One of the most counterintuitive challenges of vagabonding is the inevitable return home. Indeed, as nice as it can be to trade in your passport and backpack for a familiar bed, hot showers and a fast internet connection, the transition to a settled life can be, well, unsettling. I dedicate an entire chapter of Vagabonding to the “re-entry” process, and recently veteran vagabonder Newley Purnell chimed in with some “coming home” strategies in Transitions Abroad.

In his article, entitled Beat the At-Home Blues, Purnell talks about the vague depression he felt after returning from a two-year stint teaching English in Ecuador and Taiwan. “It wasn’t simply that I missed living abroad,” he writes. “On a deeper level, I felt that my time outside the country had changed me in a fundamental way, and that I was now caught between my travel-centric lifestyle and my old life rooted in America.”

Newley suggests following tips for “beating the at-home blues”:

1. Start planning your next trip.

2. Surround yourself with international influences.

3. Seek out adventures close to home.

4. Draw on the skills that helped you adjust when you were abroad.

5. Be positive and don’t romanticize.

“In the end,” he writes, “it may help to think of the at-home blues as the price one pays for enjoying a lifestyle rich in travel.

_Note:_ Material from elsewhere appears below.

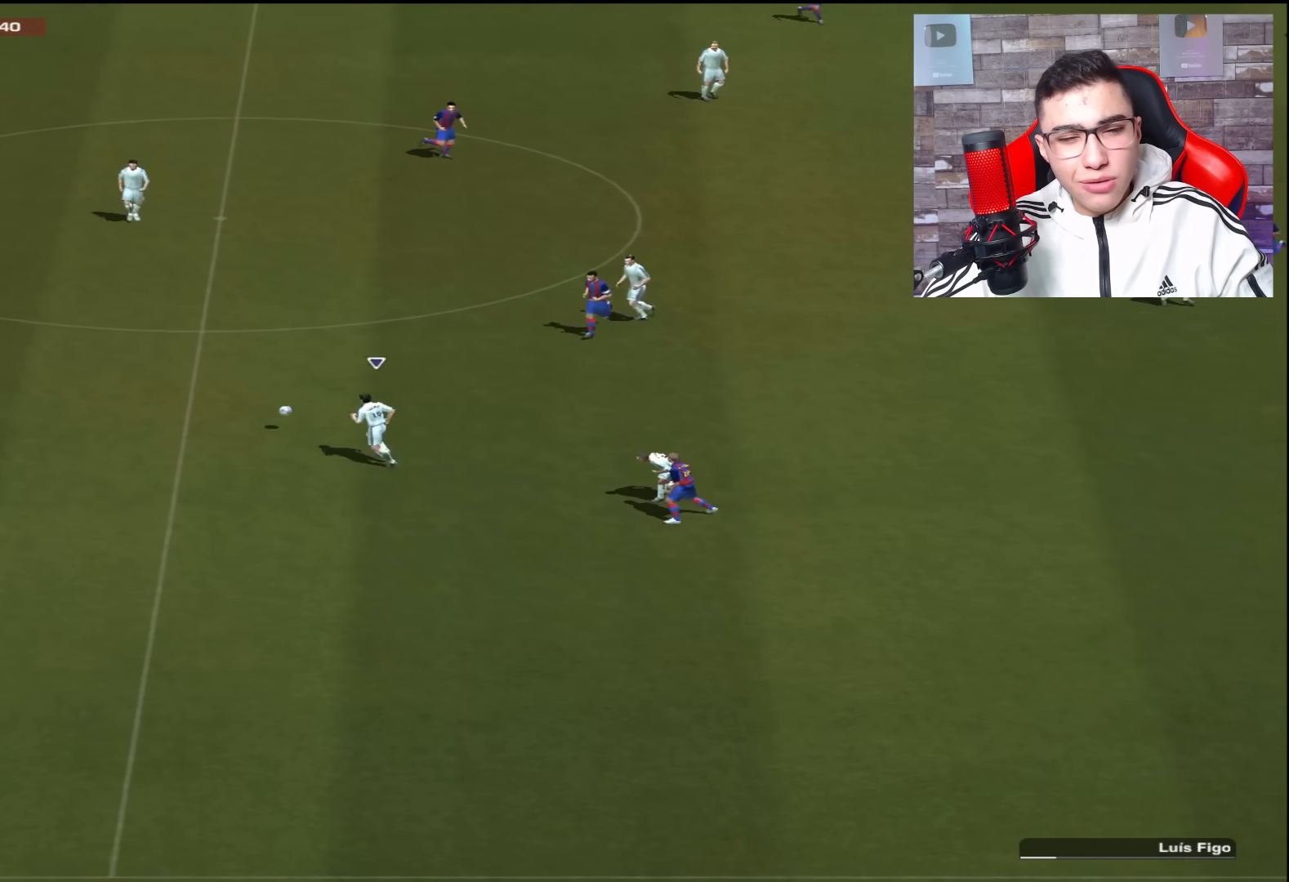
{"buttons": [], "left_stick": "left", "right_stick": "center", "events": [[300, "left_stick", "left"]]}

When you focus on the moment when you will finally embark on your next trip, when freedom and the unknown are once again made palpable, a simple downturn in spirits will seem all the more conquerable.”

Purnell’s full article can be found online here.

Posted by | Comments (1)  | November 18, 2005
Category: Travel News

One Response to “Keeping your spirits high between vagabonding journeys”

  1. Andrea Anko Says:

    I loved Purnell’s excellent artice. It is very timely, because I am experiencing some of the at-home blues right now.

    One of my problems is that now that I am back home, I have fallen back into my shy and somewhat withdrawn ways. I intend to combat that by taking Purnell’s advice. One of his suggestions, to draw on skills that helped you adjust when you were abroad, is a good start. While I was away, I decided to take the attitude, that every new place I went, whether a pub or a hostel or even a ride in a cab would be a place filled with people who were all my new friends–I just hadn’t met them yet. Not only did that attitude help me break through what would have been crippling shyness, but it made my experience so rich–because it really worked! I made myself open up and talk to people I otherwise would not have, and lo and behold–they became new friends!

    Another suggestion of Purnell’s was to surround yourself with international influences and other travellers. Luckily I work with a young and adventurous group of people, many of whom have and intend to travel. Also, here in Philadelphia it is very easy to surround myself and participate in the culture and music of Ireland. I am going to continue to push past my shyness and go out to the pubs more than I have been for listening and playing the music. If I could play in a pub session in Ennis or Doolin with no fear, I surely should be able to do it here at home!

    All of this and Purnell’s other suggestions will help get me excited and thinking positively about my next adventure to Ireland and beyond!